Europe League? No grazie (l’autointervista)

270

Anche quest’anno per le italiane in Europa League (ex Coppa UEFA) è stata vita grama. Tutte già fuori tranne il Napoli, che però non lascia presagire nulla di buono. Ma perché l’Italia addirittura dal secolo scorso (1999) non riesce a prevalere in codesta manifestazione?

R. Di certo da una parte la si prende sottogamba, il che lo trovo assurdo, perché, anche se non è prestigiosa come la Champions, è pur sempre una Coppa Europea dove si confrontano grandi squadre. E per squadre come il Palermo o la Sampdoria vincerla equivarrebbe ad un sogno. Poi vi è una certa inadeguatezza dei team a competere al di fuori dei confini nazionali; il che è alquanto strano, visto che il Campionato italiano è il più competitivo al Mondo.
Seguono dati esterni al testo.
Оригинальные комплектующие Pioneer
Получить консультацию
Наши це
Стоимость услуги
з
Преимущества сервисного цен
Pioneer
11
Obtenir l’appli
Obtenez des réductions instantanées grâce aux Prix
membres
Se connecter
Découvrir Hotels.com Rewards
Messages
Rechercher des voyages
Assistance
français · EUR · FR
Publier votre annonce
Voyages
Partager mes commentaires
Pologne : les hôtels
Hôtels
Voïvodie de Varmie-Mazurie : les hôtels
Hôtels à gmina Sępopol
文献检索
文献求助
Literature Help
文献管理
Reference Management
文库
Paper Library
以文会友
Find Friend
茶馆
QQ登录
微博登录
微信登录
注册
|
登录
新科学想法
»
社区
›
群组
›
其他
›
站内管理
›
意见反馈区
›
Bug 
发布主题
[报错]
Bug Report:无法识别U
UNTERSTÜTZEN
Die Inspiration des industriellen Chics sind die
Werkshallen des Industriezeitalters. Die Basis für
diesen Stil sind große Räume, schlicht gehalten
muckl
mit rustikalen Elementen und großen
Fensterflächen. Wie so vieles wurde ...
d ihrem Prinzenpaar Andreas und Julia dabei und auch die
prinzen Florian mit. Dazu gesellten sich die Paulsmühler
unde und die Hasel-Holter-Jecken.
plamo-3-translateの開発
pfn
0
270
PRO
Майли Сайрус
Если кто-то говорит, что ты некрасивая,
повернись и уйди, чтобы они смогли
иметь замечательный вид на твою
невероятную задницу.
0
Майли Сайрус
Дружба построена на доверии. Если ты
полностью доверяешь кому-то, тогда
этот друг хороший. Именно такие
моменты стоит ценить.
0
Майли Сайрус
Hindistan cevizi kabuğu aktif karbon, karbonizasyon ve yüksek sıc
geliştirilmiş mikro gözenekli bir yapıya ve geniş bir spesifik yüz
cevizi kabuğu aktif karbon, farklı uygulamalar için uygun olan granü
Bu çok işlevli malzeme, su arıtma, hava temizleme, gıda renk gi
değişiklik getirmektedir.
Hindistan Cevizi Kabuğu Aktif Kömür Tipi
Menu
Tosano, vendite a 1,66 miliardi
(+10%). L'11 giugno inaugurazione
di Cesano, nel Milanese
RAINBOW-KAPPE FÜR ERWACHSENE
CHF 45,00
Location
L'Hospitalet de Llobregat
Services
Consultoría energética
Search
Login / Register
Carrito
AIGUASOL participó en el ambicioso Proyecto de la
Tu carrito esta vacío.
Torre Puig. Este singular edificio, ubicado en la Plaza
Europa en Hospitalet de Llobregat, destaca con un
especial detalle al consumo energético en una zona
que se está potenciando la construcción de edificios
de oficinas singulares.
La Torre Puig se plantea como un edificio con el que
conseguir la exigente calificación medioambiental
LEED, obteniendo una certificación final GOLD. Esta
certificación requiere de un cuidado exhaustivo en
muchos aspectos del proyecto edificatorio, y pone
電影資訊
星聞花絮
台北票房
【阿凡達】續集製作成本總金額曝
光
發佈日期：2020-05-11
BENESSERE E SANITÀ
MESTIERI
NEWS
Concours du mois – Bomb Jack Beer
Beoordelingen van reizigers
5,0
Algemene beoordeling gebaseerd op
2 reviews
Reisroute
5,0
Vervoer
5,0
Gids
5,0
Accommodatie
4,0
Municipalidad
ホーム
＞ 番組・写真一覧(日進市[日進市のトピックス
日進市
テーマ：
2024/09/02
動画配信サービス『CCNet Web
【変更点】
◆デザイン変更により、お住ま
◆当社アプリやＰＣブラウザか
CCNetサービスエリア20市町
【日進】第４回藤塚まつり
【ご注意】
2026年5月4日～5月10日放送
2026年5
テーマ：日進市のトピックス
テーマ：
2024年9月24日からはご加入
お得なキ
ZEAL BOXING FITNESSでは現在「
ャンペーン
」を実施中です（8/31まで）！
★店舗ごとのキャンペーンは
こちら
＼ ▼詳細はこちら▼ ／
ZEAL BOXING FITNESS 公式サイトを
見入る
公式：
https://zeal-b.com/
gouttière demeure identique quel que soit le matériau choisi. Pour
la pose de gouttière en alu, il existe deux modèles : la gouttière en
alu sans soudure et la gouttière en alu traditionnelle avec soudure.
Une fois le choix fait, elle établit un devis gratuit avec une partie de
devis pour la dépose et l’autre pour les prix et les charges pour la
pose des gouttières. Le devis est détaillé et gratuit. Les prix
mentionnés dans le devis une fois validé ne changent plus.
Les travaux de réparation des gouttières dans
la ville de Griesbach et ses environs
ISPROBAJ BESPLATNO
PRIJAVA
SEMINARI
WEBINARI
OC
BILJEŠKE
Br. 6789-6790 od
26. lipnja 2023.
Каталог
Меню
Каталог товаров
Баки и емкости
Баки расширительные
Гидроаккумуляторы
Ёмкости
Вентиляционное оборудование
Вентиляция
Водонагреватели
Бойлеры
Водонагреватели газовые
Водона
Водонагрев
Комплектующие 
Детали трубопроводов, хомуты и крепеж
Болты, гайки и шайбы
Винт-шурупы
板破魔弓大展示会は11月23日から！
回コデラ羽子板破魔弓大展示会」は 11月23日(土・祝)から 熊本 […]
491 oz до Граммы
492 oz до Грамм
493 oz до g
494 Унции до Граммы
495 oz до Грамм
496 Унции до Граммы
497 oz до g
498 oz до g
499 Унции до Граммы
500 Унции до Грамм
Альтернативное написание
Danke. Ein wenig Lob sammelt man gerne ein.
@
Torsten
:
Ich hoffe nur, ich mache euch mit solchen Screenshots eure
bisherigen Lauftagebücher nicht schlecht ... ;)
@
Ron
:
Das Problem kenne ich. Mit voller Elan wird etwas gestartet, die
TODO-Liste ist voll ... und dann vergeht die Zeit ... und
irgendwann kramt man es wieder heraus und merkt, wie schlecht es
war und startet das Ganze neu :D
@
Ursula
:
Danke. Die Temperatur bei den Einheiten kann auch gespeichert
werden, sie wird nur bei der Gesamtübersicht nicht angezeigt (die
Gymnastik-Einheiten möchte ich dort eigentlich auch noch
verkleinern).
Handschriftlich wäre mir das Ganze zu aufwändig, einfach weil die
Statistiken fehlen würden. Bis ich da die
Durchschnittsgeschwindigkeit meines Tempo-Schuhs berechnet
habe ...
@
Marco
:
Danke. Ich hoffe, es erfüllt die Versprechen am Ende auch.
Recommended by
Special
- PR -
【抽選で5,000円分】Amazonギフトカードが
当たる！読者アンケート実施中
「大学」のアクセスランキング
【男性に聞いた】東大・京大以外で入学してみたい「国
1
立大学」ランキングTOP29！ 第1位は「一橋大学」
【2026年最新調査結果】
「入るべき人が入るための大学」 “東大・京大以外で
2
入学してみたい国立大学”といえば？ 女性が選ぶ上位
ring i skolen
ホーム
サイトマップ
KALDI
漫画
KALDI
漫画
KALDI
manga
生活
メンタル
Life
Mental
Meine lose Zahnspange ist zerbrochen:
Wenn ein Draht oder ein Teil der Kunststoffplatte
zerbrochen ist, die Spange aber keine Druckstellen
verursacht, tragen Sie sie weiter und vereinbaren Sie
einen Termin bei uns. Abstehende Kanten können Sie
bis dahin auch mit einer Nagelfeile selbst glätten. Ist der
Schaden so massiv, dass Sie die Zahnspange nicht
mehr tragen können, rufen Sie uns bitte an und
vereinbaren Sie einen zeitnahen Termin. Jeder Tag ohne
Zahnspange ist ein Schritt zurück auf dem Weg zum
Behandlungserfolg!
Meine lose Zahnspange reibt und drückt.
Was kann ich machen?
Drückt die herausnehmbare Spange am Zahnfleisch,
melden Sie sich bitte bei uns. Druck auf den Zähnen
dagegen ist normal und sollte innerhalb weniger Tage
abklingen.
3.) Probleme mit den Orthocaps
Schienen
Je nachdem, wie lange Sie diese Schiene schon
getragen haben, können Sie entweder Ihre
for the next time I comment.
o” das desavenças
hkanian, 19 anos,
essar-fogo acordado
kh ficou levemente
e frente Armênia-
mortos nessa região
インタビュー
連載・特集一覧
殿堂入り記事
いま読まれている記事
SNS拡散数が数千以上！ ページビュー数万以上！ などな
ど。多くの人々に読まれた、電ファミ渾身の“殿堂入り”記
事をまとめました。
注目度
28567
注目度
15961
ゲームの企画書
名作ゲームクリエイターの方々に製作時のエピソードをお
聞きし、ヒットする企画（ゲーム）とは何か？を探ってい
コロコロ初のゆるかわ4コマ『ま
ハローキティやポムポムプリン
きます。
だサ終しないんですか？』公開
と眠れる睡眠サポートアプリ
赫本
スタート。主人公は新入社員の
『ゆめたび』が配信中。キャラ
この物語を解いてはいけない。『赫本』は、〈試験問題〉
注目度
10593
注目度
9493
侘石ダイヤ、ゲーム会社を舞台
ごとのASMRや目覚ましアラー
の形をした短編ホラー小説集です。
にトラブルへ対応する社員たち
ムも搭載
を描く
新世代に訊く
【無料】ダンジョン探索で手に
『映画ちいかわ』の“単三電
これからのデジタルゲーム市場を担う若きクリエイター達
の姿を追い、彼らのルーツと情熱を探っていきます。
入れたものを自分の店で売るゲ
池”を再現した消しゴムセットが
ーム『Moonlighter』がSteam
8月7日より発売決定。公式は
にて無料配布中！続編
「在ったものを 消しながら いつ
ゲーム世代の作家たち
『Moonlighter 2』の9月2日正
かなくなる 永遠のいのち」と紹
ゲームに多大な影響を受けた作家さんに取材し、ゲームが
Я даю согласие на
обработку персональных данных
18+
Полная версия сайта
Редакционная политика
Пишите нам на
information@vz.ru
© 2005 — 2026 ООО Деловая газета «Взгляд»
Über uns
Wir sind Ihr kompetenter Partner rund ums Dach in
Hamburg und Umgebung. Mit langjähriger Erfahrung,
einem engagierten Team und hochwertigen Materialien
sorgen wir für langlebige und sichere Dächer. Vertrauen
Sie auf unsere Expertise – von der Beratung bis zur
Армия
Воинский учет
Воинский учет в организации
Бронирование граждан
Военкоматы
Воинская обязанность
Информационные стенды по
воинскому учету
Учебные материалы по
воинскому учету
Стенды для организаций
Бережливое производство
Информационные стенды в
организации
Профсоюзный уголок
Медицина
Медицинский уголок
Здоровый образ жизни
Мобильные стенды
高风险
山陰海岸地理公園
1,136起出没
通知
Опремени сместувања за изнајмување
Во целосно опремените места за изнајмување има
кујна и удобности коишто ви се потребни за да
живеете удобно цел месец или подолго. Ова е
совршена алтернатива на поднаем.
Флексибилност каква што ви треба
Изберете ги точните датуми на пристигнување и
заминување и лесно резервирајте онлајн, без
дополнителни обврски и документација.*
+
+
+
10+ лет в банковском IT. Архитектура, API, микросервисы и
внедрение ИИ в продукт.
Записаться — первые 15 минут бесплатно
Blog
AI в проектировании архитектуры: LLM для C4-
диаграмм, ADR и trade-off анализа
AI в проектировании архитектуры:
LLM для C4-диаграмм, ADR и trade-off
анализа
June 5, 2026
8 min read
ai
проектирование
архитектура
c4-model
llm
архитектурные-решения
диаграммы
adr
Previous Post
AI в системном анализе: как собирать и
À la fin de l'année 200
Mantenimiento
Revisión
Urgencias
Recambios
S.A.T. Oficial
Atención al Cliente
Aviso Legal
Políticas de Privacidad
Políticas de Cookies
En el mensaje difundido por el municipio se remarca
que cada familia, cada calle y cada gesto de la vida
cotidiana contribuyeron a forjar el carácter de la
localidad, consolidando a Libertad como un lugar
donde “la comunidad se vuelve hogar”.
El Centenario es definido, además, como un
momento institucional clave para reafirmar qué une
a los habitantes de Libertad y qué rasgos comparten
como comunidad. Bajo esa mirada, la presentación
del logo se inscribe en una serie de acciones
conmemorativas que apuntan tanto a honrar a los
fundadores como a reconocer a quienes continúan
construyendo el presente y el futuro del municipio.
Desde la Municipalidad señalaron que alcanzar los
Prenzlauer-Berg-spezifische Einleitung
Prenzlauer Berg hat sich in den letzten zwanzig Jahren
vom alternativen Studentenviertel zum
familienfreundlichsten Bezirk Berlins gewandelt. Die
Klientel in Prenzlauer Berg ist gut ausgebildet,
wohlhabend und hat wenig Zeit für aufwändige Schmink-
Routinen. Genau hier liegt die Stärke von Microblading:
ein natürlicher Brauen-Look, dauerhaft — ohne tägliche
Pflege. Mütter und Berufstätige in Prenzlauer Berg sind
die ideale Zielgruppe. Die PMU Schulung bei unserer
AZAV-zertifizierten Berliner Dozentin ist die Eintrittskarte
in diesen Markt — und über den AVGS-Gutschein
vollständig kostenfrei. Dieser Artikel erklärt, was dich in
Clamorosa l’eliminazione della Juventus.

R. In effetti non ci sono parole per definire il macello bianconero. Occorreva un misero successo, uno, che non è arrivato. Inspiegabile, se non dagli infortuni e dalle assenze croniche di Aquilani e Quagliarella, non schierabili da regolamento. Certo, il match di Poznan era da rinviare: non era calcio, ma “palla saponata”! Ma non ci si deve aggrappare a niente: la Juve aveva il dovere di passare il turno. Adesso almeno potranno concentrarsi anima e corpo sulla Serie A.

Riusciremo almeno a rifarci in Champions?

R. Confido nel Milan, che ha l’Europa nel sangue. Occhio all’Inter, che, al di là della flessione palesata in queste ultime settimane, rimane un signor team.